U.S. Attorney General William Barr offered harsh words for several American tech giants, as well as Hollywood studios and filmmakers, for their purported relationships with China in a fiery speech given at the Gerald R. Ford Presidential Museum in Grand Rapids, Michigan, on Thursday.
Barr's prepared remarks, which were later made available by the Department of Justice, focused on the country's response to the Chinese Communist Party's global ambitions, deeming that the CCP has sought to undermine the "rules-based international system" while making the world "safe for dictatorship."
The two-time attorney general -- who previously served under President George H. W. Bush before joining the administration of current President Donald Trump -- further opined that America's response to the CCP would have a historic impact in determining whether the U.S. and its democratic allies would continue to shape their own destinies or if China and "its autocratic tributaries will control the future."
During his speech, Barr criticized American organizations and institutions for their relations with China. In doing so, he slammed the tech industry, specifically naming Google, Microsoft, Yahoo and Apple as corporations that have been "all too willing to collaborate with the CCP."
Among other issues, Barr pointed to Apple's removal of the news app Quartz from its app store in China, after Chinese officials complained about coverage of the ongoing democracy protests in Hong Kong, as an example of this collaboration.
Barr also took aim at the film industry, decrying perceived hypocrisy of actors, producers and directors who "pride themselves on celebrating freedom and the human spirit" while also censoring films to appease the Communist Party, who he referred to as "the world's most powerful violator of human rights."

Problem requirements —
Continue the text about Barr's speech on China, picking up after its final sentence.

Given information —
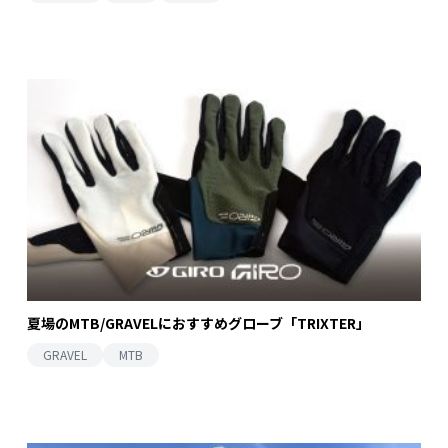
夏場のMTB/GRAVELにおすすめグローブ「TRIXTER」
GRAVEL
MTB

Exercise result —
To that end, Barr noted that in the Paramount Pictures film World War Z -- in which a worldwide virus turns people into flesh-eating zombies -- the pandemic's patient zero was originally meant to be from China, as was the case in the novel the film was based on. However, references to China were reportedly removed at the studio's behest in hopes of landing a Chinese distribution deal.
He also cited Marvel's Doctor Strange and the decision of the film's studio to change a character who was a Tibetan monk in the comic books that inspired the film to a person of Celtic origins in an effort to appease China.
Barr's address comes three weeks after National Security Advisor Robert O'Brien had declared that "the days of American passivity and naivety regarding the People's Republic of China are over," a quote that Barr cited during his remarks.
As reported previously by The Inquisitr, Barr has also been in the news for allegedly being against the commuting of Roger Stone's sentence by the president.